JD : Alors déjà, l’autisme n’est pas une maladie. Ce n’est pas par déni ou par coquetterie que l’on dit ça mais c’est important de le préciser. D’ailleurs même l’OMS (Organisation mondiale de la santé) ne reconnaît pas l’autisme comme étant une maladie. C’est une condition neuro-développementale avec une forte influence génétique, et cette condition est présente dès la naissance. Donc on ne devient pas autiste mais on naît autiste. L’autisme c’est un spectre, on parle d’ailleurs de troubles du spectre autistique. On peut dire qu’il y a quasiment une forme d’autisme par personne autiste. Le noyau dur qui permet de poser un diagnostique, ce sont les difficultés sociales, les difficultés de communication et les intérêts spécifiques. Il y a une vision de l’autisme qui est véhiculé par la psychiatrie, par les médias, etc… et qui est souvent très caricaturale : soit un enfant prisonnier de ces symptômes, soit un adulte de génie. Le problème, c’est que pour la société, entre les deux il n’y a rien. Pour nous, l’autisme est une manière différente d’être au monde et notre but est de visibiliser les personnes comme nous (ndlr : atteint de trouble du spectre autistique) au sein de ce documentaire.

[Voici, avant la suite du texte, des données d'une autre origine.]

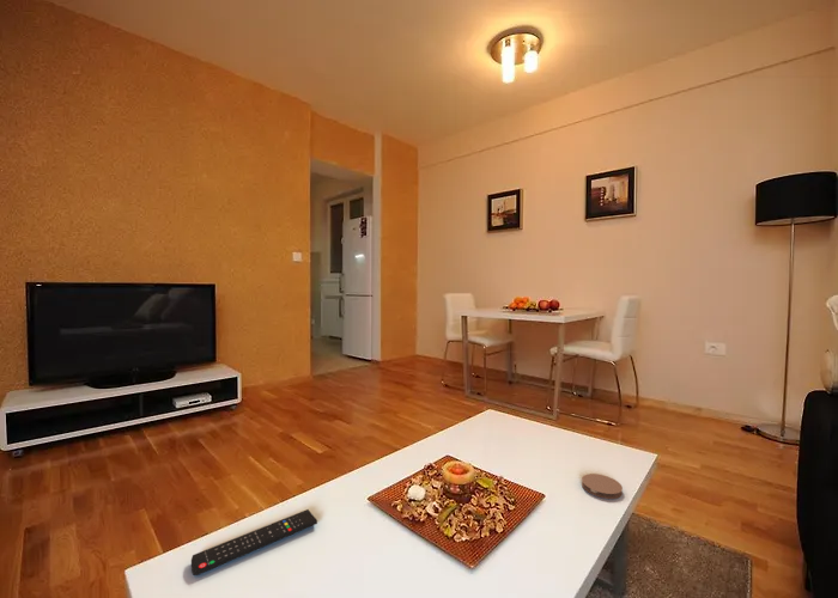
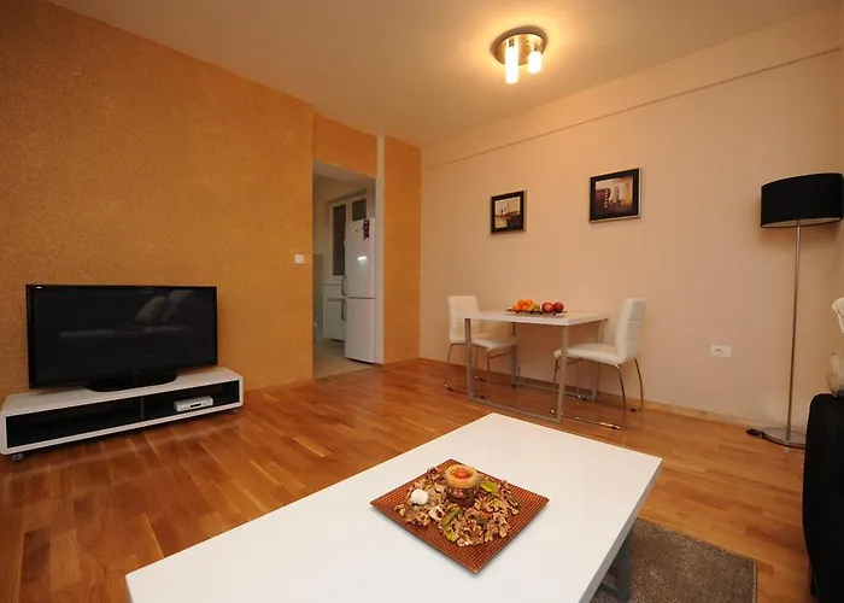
- coaster [581,472,624,500]
- remote control [190,508,318,576]
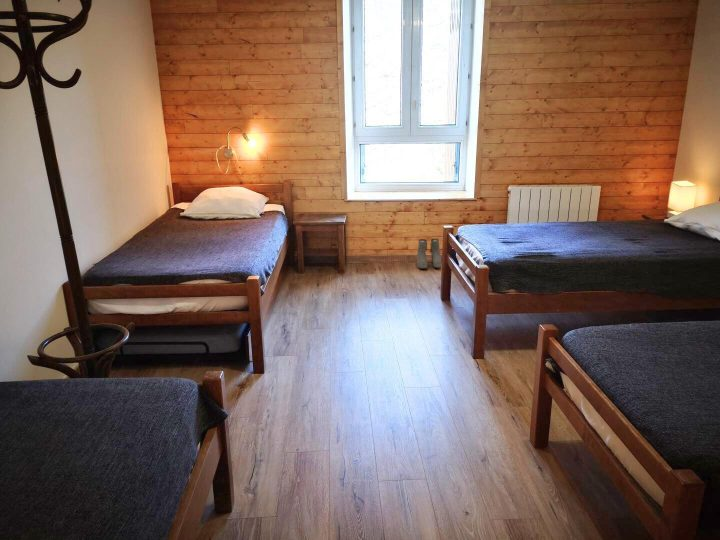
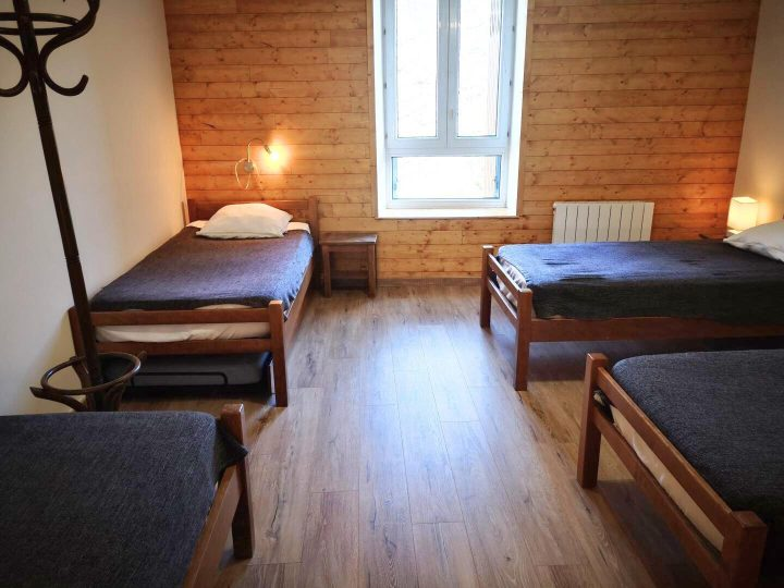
- boots [416,238,442,270]
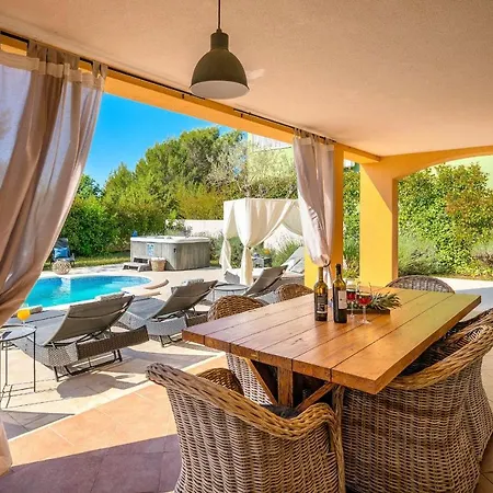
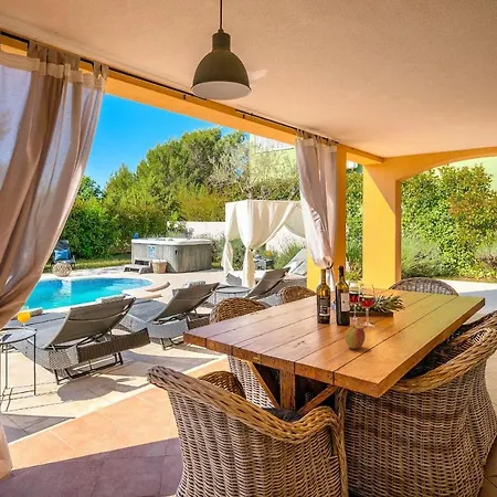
+ apple [343,325,367,350]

Qu’avez-vous pensé du documentaire Le MUR, la psychanalyse à l’épreuve de l’autisme de Sophie Robert ?
JD : Le MUR, c’est un projet à charge contre la psychanalyse. Moi je l’ai trouvé très bien ce documentaire et il m’a plutôt amusé. Il vaut mieux en rire qu’en pleurer car en réalité c’est dramatique. La psychanalyse appliquée à l’autisme c’est absolument désastreux et dramatique.
PF : Et explique pourquoi en quelques mots.
JD : C’est dramatique parce que les psychanalystes partent du principe que l’autisme est dû à une mère qui va être trop froide ou à l’inverse trop chaude et donc c’est à cause de ça que l’enfant se replie dans son autisme. Le but est alors de le séparer de ses parents et ils ne font rien concrètement pour aider l’enfant à dépasser certaines de ses difficultés contrairement à d’autres méthodes.
PF : On a beaucoup parlé de ce film car les psychanalystes intervenant dans le documentaire ont porté plainte alors qu’elle (ndlr : Sophie Robert, la réalisatrice) arrive avec des questions qui ne les piègent pas du tout. Les psychanalystes font part de leur point de vue sur l’autisme. Pour eux, si une mère est dépressive pendant qu’elle est enceinte, enfin ils le disent avec leurs mots savants mais c’est ça, l’enfant peut être autiste. En gros, c’est le Moyen-Age. Moi, contrairement à Julie, j’ai été diagnostiqué à l’âge de 10 ans. Quand j’étais plus petit, je ne parlais pas, j’étais un non verbal, j’avais des troubles du langage et j’avais du retard de langage. Maintenant ça se ne voit plus. Ma mère qui m’a beaucoup soutenu s’en est pris plein dans la figure puisque c’était la mère [selon certaines théories de la psychanalyse]. Ma mère était responsable de tous mes maux et donc je l’ai vécu et effectivement ce documentaire est intéressant pour ça : c’est eux qui se piègent eux-mêmes. Elle les laisse parler et elle ne les piège pas du tout et ils n’ont pas apprécié.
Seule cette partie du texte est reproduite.